Task requirements | Put every line of the material below into a numbered list and skip any blank lines. Leave the pictures out of your answer.

A block of data:
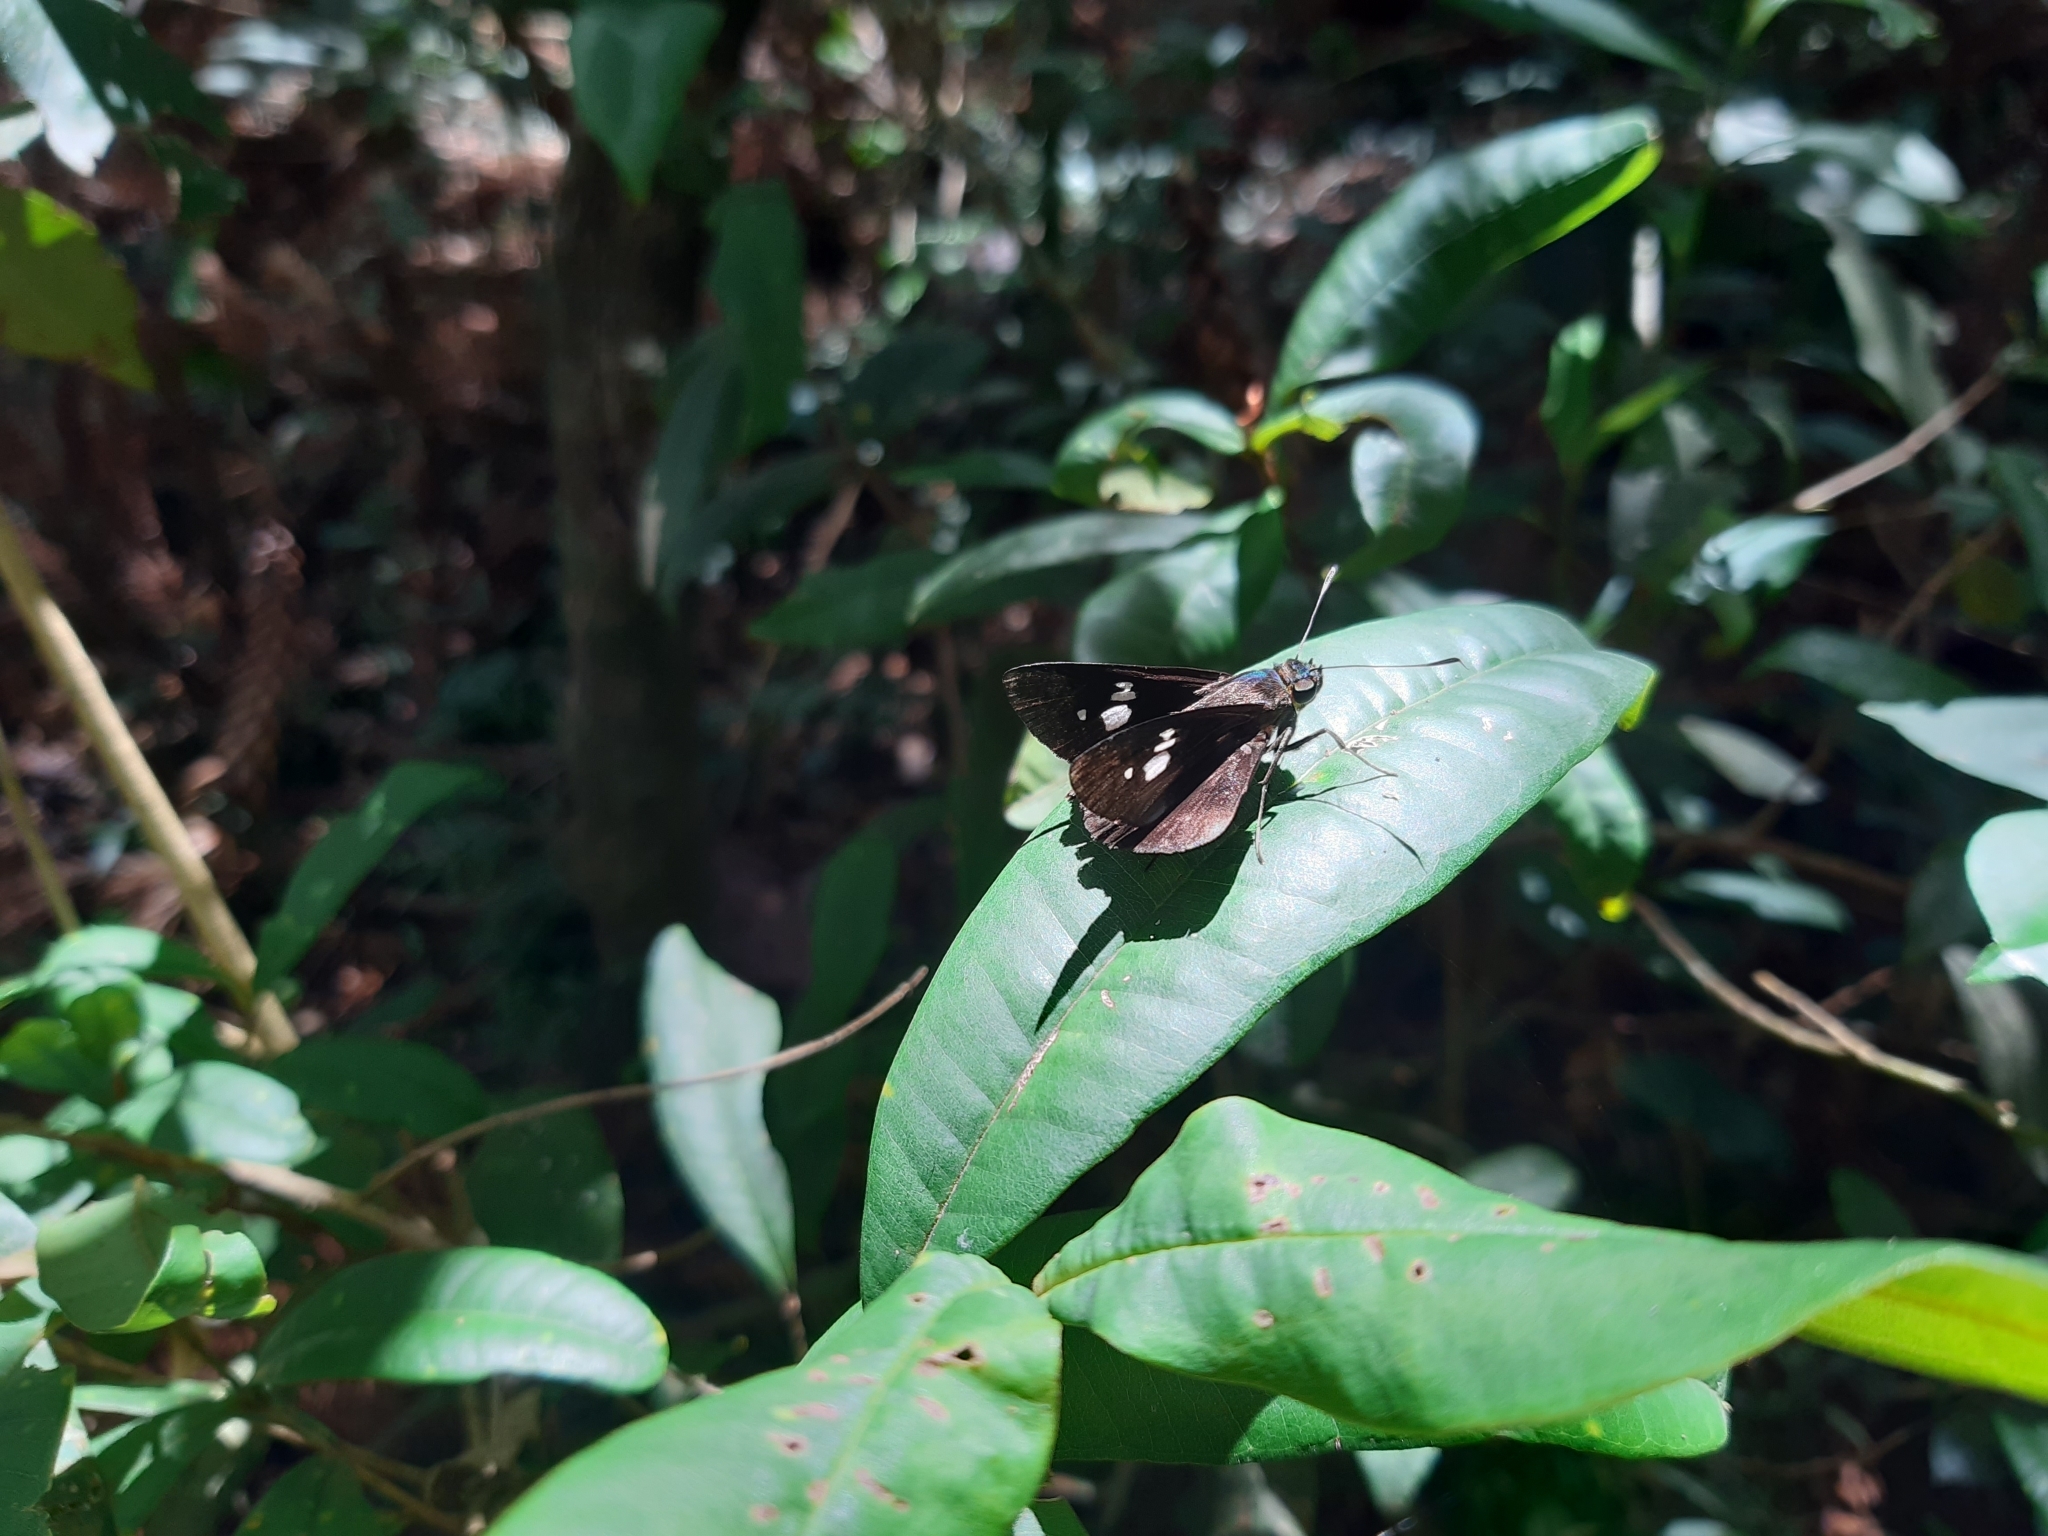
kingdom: Animalia
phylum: Arthropoda
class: Insecta
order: Lepidoptera
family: Hesperiidae
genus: Cynea
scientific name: Cynea trimaculata
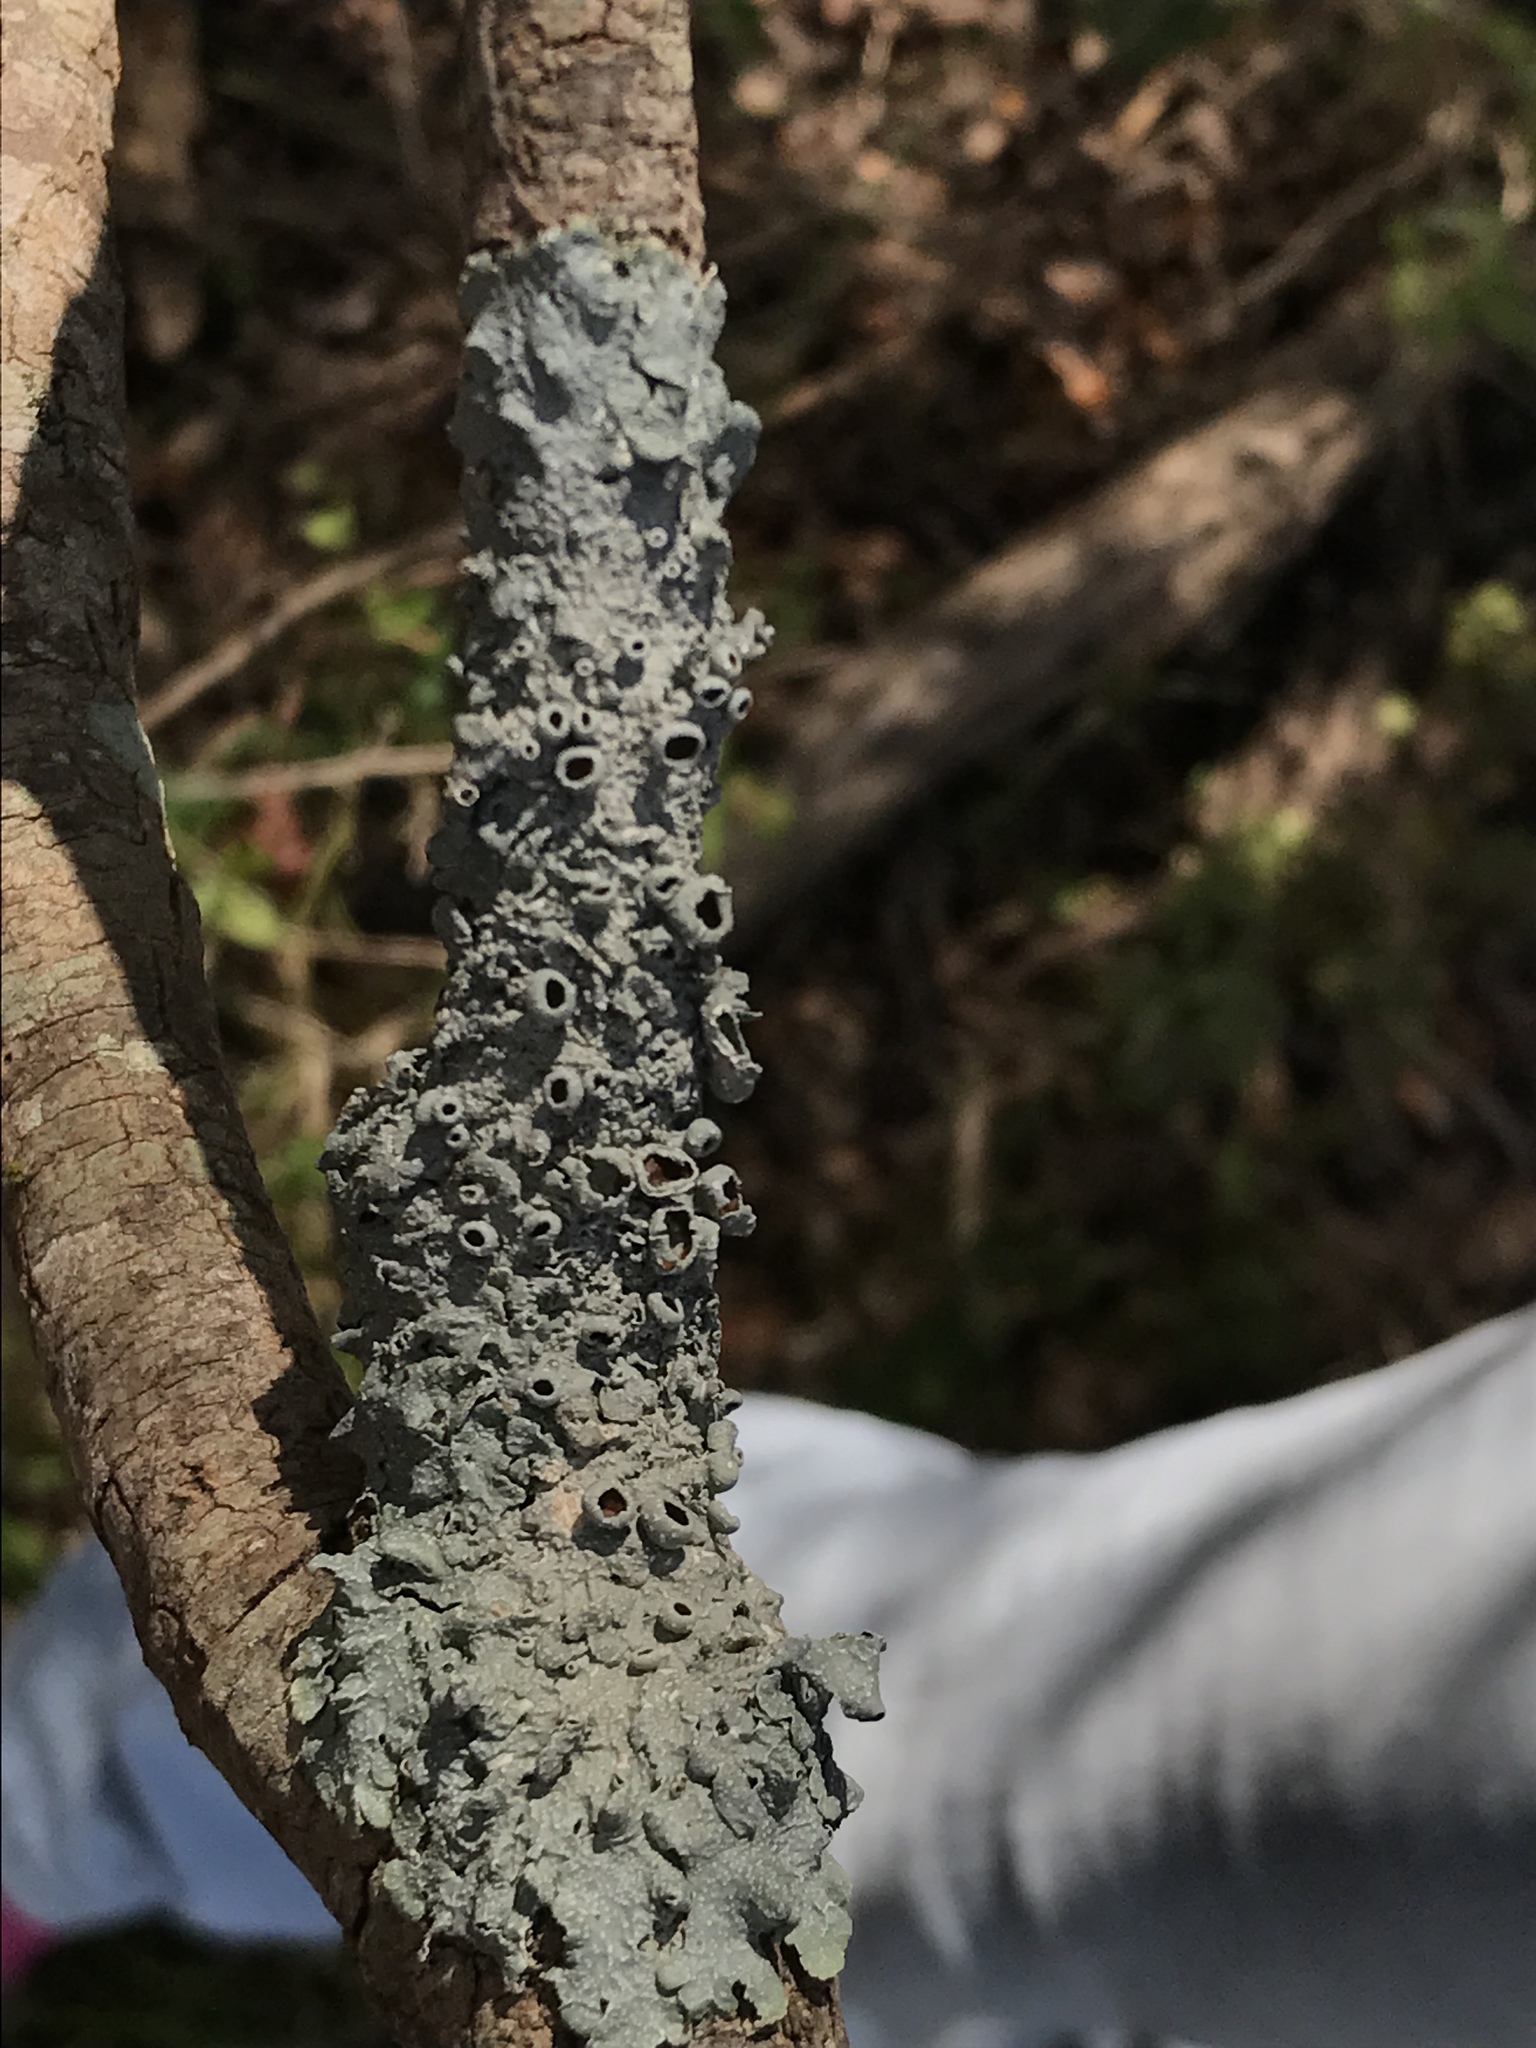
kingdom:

Response for this exercise |
1. kingdom: Animalia
2. phylum: Arthropoda
3. class: Insecta
4. order: Lepidoptera
5. family: Hesperiidae
6. genus: Cynea
7. scientific name: Cynea trimaculata
8. kingdom:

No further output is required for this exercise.